══ Given passage
Cambridge 02138

Body images, wartime reading, the ultimate gated community


Thank you for Professor Jorge Domínguez's ironic and interesting look at the U.S.'s relationship with Cuba since the revolution came to power in 1959 ("Your Friend, Fidel," July-August, page 35). We have fallen all over ourselves to bring down Castro and have looked ridiculous in the eyes of the world while doing so.

However, Domínguez apparently believes that rather than being morally wrong in its torture of Cuba during this period, the U.S. has simply been self-defeating. The cynical voice given to Castro in his hypothetical letter makes it clear that Domínguez would have preferred the U.S. to have been more levelheaded and sensible in its efforts to overturn the revolution. He seems to be saying that if we had avoided the pitfalls of direct confrontation and bombast, we would have been successful long ago in toppling the nasty Castro regime.

Even so, the facts of American policy come through loud and clear. The Helms-Burton Act is not, in fact, a silly aberration that foolishly played into the hands of the evil dictator it was meant to overthrow. It is actually a clear expression of U.S. policy in the Western Hemisphere (and elsewhere) as it has existed for many years. We do not really care what form of government a country has. This has been demonstrated for years by our comfortable relationships with right-wing autocracies and dictatorships. What we care about is whether the property of American corporations is safe.

Send death squads against your own people and we will look the other way. In fact, we might even help train them. But expropriate the property of our corporations and we will never forgive you. No matter that for the half century leading up to the Cuban revolution, American corporations were consistent agents of oppression and were themselves the thieves. No matter that the damage done to Cuba, and so many other Latin American countries, by these corporations far exceeded the harm suffered when they got their comeuppance.

It is good that there is some slight movement in the direction of releasing the strangulation that we have exerted on Cuba all this time. What I fear is that the demonization of the Cuban revolution, as expressed in subtle terms by Domínguez, will continue and that any thaw will just be a different strategy toward the same immoral ends. Perhaps what we ought to do with Cuba is apologize.

Jonathan Press '72
Newton, Mass.



The most interesting part of Domínguez's article is on the Helms-Burton Act, which seeks restitution and compensation to Americans whose property was expropriated by Castro. Of course, that was simply property stolen by the state and handed over to people who were thereby bribed to be loyal Castro supporters. This was done also to all the members of Cuba's entrepreneurial class, who fled en masse to Spain and the U.S.
════
══ Provided information
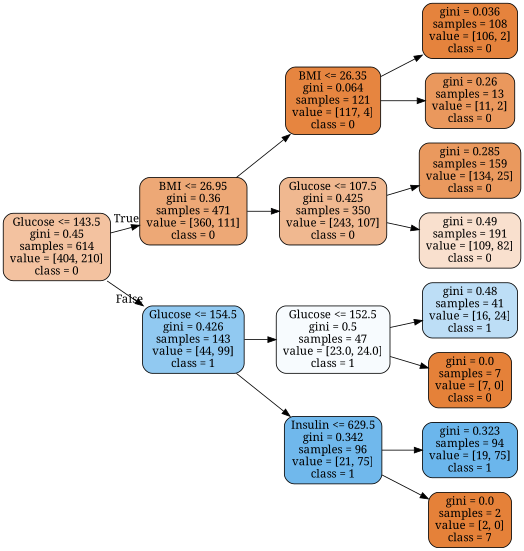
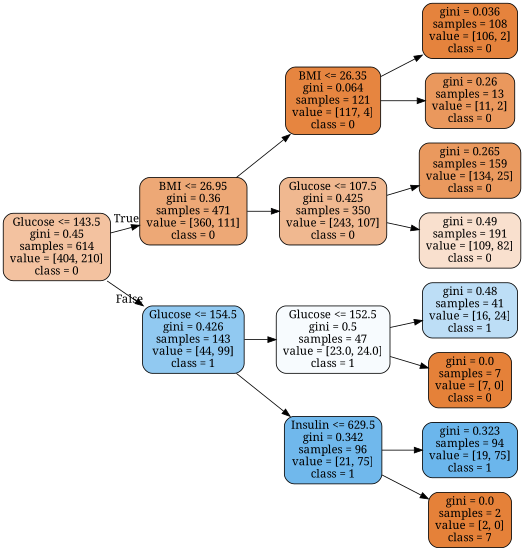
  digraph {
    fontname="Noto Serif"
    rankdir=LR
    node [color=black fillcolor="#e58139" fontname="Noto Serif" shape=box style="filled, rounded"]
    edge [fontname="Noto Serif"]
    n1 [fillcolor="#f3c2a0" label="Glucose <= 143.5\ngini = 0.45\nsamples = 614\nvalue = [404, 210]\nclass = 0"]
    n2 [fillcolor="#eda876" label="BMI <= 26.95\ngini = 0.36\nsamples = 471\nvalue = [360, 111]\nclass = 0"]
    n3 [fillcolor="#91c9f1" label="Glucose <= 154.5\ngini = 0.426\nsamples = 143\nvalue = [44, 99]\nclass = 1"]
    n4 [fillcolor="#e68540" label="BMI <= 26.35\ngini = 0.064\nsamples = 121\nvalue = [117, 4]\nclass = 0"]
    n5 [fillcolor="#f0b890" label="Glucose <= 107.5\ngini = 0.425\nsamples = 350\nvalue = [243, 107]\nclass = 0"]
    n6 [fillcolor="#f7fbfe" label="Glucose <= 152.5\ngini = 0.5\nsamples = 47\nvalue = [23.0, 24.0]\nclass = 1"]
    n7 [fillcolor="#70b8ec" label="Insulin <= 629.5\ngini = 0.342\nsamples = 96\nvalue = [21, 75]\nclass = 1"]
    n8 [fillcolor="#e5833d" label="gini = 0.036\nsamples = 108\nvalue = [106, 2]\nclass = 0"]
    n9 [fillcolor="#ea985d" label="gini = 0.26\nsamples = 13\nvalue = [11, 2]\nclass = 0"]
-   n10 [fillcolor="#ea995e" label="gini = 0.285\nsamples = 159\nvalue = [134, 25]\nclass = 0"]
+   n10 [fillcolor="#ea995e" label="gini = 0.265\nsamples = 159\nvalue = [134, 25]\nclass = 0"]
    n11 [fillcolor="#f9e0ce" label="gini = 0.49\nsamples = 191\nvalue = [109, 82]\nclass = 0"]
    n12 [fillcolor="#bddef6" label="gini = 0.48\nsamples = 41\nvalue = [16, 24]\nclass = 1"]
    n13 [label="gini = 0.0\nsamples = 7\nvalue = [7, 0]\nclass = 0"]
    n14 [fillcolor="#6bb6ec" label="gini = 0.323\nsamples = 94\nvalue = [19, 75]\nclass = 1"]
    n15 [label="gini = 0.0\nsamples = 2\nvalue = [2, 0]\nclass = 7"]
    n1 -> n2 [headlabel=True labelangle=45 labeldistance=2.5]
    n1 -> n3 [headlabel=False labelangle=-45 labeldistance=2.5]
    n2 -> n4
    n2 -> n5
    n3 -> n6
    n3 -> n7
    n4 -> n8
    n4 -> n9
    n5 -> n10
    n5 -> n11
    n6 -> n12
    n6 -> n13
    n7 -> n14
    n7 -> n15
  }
════
══ Provided information
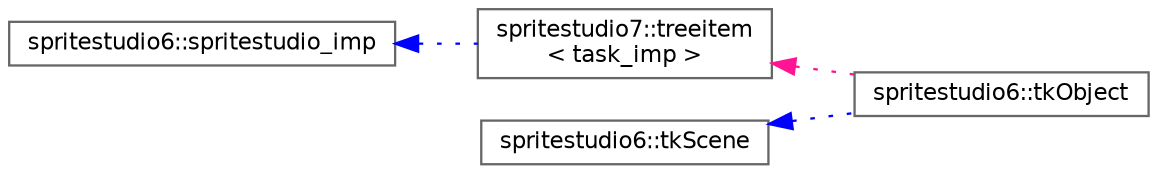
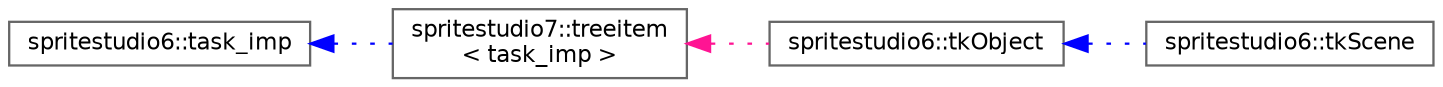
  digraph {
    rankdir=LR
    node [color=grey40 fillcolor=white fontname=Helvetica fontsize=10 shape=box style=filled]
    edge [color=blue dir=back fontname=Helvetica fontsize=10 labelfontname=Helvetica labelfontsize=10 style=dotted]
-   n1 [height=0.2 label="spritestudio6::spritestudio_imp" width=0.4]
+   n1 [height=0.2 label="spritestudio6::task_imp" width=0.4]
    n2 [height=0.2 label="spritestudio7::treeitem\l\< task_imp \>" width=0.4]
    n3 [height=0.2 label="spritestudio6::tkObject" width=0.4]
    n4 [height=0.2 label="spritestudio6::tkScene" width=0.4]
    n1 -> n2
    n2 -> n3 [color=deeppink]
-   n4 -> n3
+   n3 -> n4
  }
════
**Task description**
In the letters about Cuba, what does the Helms-Burton Act seek?

**Solution to this task**
Restitution and compensation to Americans whose property was expropriated by Castro.